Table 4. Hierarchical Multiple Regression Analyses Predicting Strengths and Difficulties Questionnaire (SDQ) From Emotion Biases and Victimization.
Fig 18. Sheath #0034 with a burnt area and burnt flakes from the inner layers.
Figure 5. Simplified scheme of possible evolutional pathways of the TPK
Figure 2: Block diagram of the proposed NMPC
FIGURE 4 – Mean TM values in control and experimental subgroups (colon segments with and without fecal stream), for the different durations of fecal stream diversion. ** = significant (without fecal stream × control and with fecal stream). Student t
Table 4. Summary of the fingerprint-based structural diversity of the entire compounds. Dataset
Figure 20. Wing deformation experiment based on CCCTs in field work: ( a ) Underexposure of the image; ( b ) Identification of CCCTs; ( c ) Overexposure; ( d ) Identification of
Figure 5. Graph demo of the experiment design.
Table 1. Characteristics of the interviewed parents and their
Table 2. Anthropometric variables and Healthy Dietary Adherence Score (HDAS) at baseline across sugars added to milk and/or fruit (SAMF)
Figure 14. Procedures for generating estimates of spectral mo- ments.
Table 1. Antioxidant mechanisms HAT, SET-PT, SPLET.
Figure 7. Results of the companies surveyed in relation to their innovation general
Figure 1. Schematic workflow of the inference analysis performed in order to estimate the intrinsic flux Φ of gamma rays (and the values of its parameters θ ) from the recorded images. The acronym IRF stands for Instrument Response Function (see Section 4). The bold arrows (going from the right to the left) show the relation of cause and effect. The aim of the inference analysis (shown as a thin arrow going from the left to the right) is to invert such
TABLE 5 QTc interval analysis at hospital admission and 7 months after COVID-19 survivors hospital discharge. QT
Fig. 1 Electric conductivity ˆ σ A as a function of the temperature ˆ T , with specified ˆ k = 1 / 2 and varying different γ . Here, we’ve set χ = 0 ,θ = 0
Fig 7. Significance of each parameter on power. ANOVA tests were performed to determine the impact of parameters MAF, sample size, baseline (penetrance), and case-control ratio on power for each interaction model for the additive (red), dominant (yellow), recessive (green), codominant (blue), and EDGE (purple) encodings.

WORK REQUIRED: Extract all of the data shown above without alteration.

WORKED SOLUTION:
Table 4. Hierarchical Multiple Regression Analyses Predicting Strengths and Difficulties Questionnaire (SDQ) From Emotion Biases and Victimization.
Fig 18. Sheath #0034 with a burnt area and burnt flakes from the inner layers.
Figure 5. Simplified scheme of possible evolutional pathways of the TPK
Figure 2: Block diagram of the proposed NMPC
FIGURE 4 – Mean TM values in control and experimental subgroups (colon segments with and without fecal stream), for the different durations of fecal stream diversion. ** = significant (without fecal stream × control and with fecal stream). Student t
Table 4. Summary of the fingerprint-based structural diversity of the entire compounds. Dataset
Figure 20. Wing deformation experiment based on CCCTs in field work: ( a ) Underexposure of the image; ( b ) Identification of CCCTs; ( c ) Overexposure; ( d ) Identification of
Figure 5. Graph demo of the experiment design.
Table 1. Characteristics of the interviewed parents and their
Table 2. Anthropometric variables and Healthy Dietary Adherence Score (HDAS) at baseline across sugars added to milk and/or fruit (SAMF)
Figure 14. Procedures for generating estimates of spectral mo- ments.
Table 1. Antioxidant mechanisms HAT, SET-PT, SPLET.
Figure 7. Results of the companies surveyed in relation to their innovation general
Figure 1. Schematic workflow of the inference analysis performed in order to estimate the intrinsic flux Φ of gamma rays (and the values of its parameters θ ) from the recorded images. The acronym IRF stands for Instrument Response Function (see Section 4). The bold arrows (going from the right to the left) show the relation of cause and effect. The aim of the inference analysis (shown as a thin arrow going from the left to the right) is to invert such
TABLE 5 QTc interval analysis at hospital admission and 7 months after COVID-19 survivors hospital discharge. QT
Fig. 1 Electric conductivity ˆ σ A as a function of the temperature ˆ T , with specified ˆ k = 1 / 2 and varying different γ . Here, we’ve set χ = 0 ,θ = 0
Fig 7. Significance of each parameter on power. ANOVA tests were performed to determine the impact of parameters MAF, sample size, baseline (penetrance), and case-control ratio on power for each interaction model for the additive (red), dominant (yellow), recessive (green), codominant (blue), and EDGE (purple) encodings.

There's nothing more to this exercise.